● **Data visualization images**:
▶
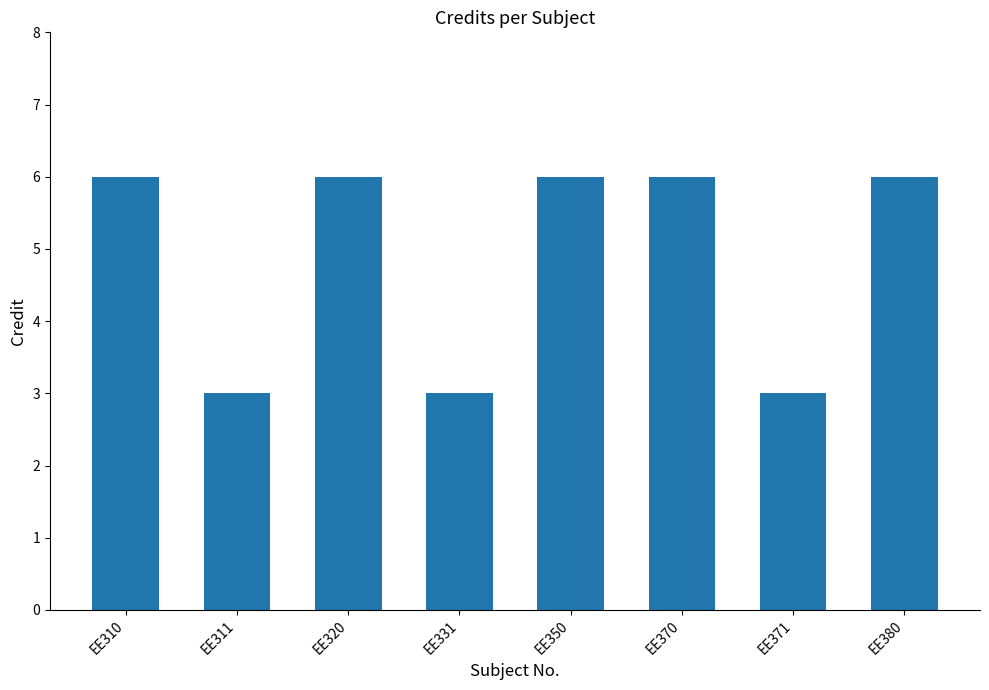

What is the minimum value shown in the chart?

3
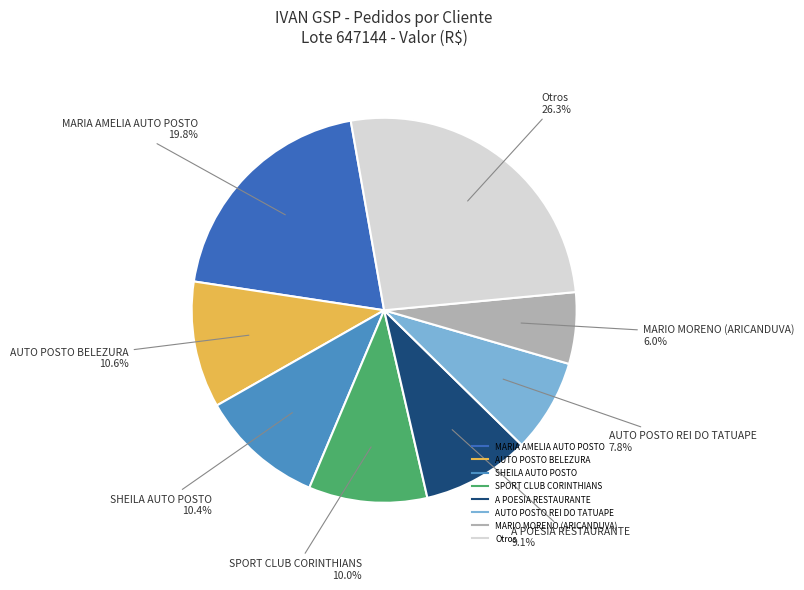

Is there a majority slice in this chart?

No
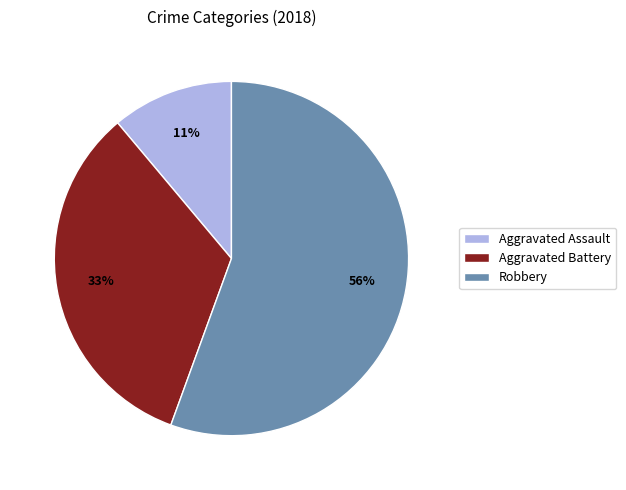

True or false: Aggravated Battery accounts for 33% of the total.

True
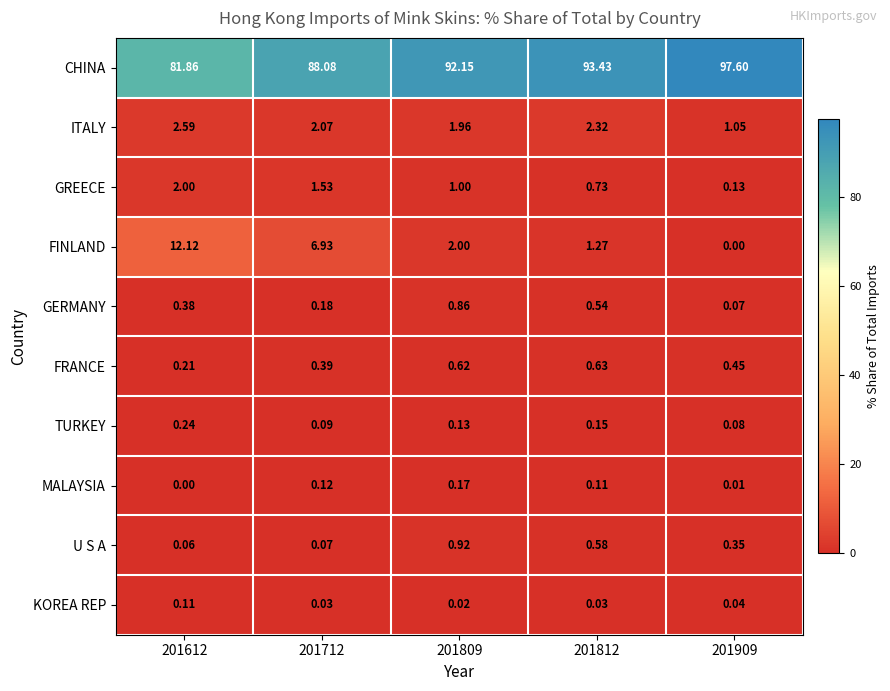

Which series has the largest range (max minus min)?

CHINA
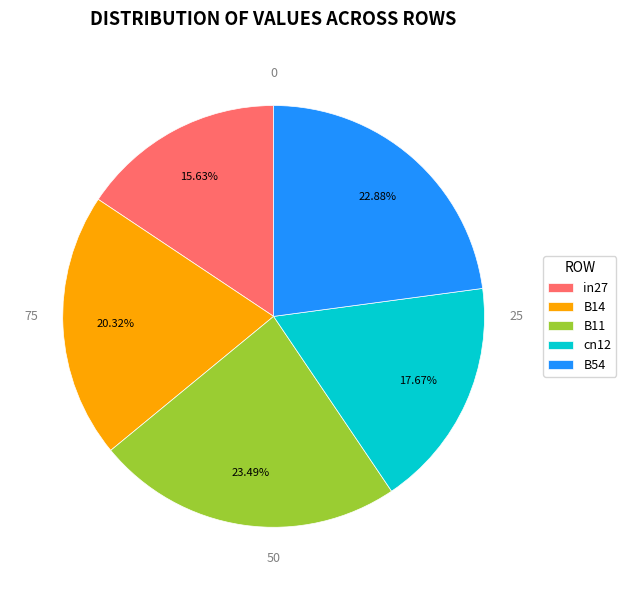

What is the largest slice in the pie chart?

B11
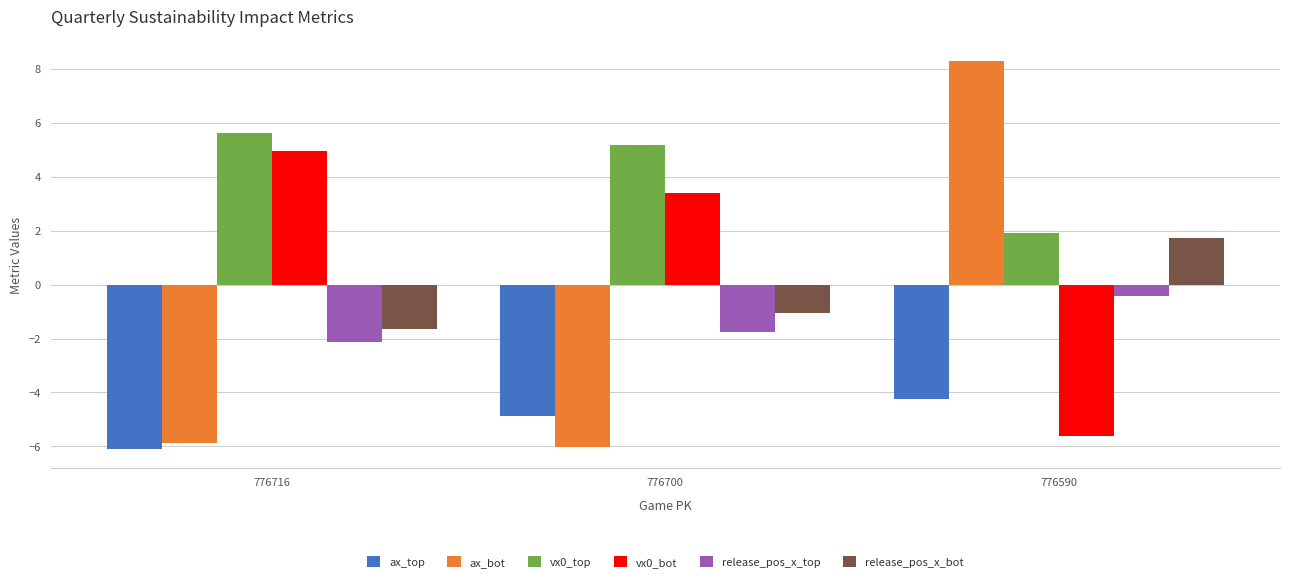

Which series changed the most between 776716 and 776590?

ax_bot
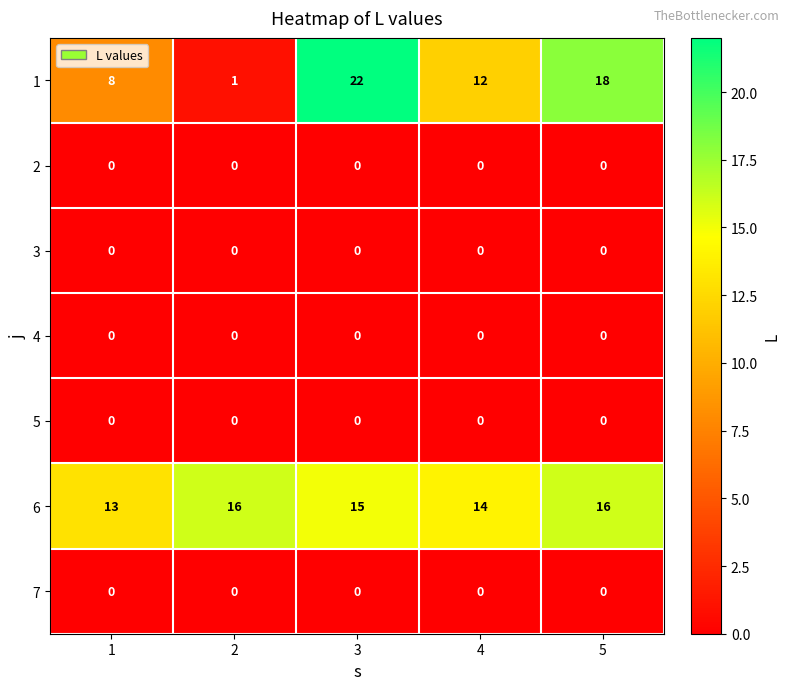

Count the 1 values in the range 8 to 18.

3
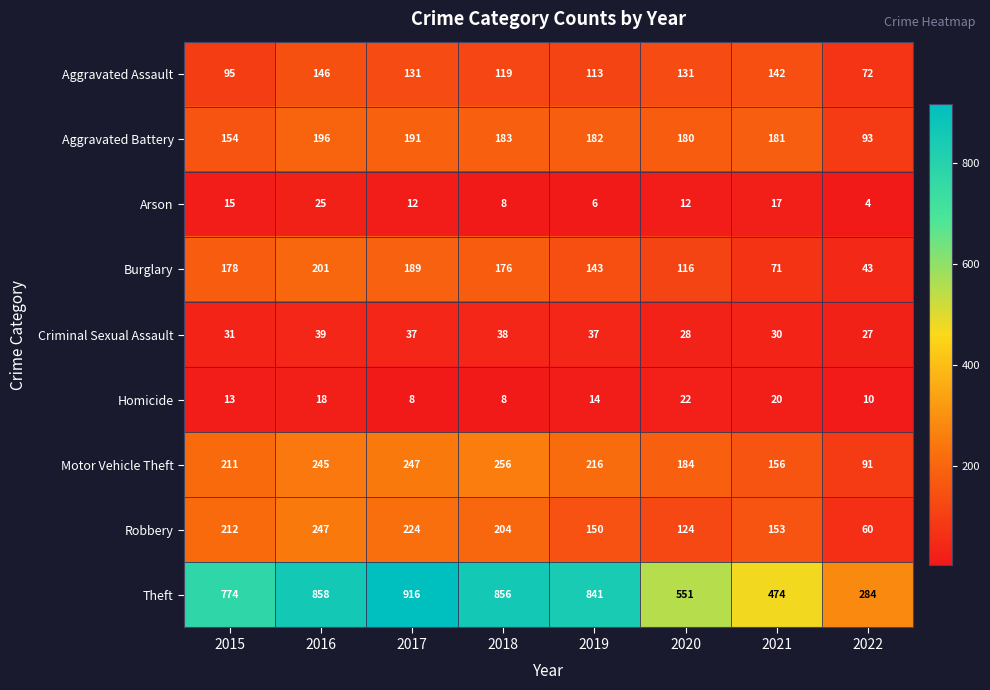

Which series changed the most between 2018 and 2019?

Robbery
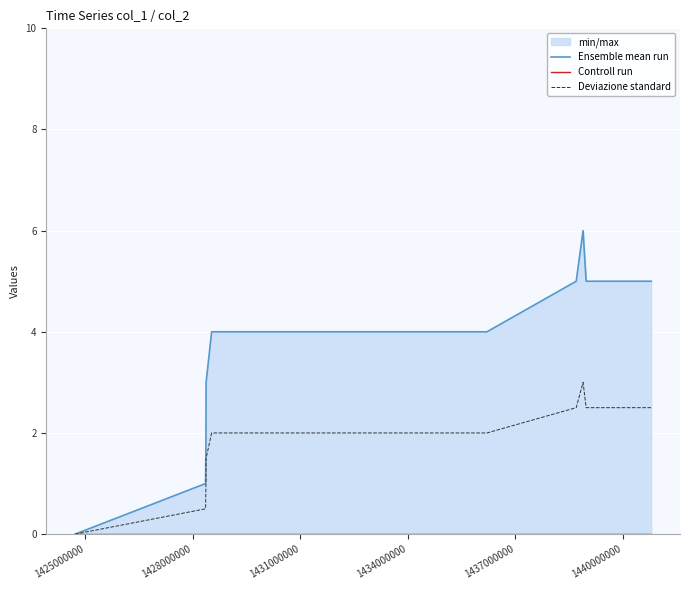

True or false: Controll run has more than 1 interior local peaks.

False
◀
● **Exercise brief**:
Rewrite all the items above with every "series" replaced by "trace" and nothing else altered. Leave the pictures out.

● **Answer for the task**:
What is the minimum value shown in the chart?

3

Is there a majority slice in this chart?

No

True or false: Aggravated Battery accounts for 33% of the total.

True

Which trace has the largest range (max minus min)?

CHINA

What is the largest slice in the pie chart?

B11

Which trace changed the most between 776716 and 776590?

ax_bot

Count the 1 values in the range 8 to 18.

3

Which trace changed the most between 2018 and 2019?

Robbery

True or false: Controll run has more than 1 interior local peaks.

False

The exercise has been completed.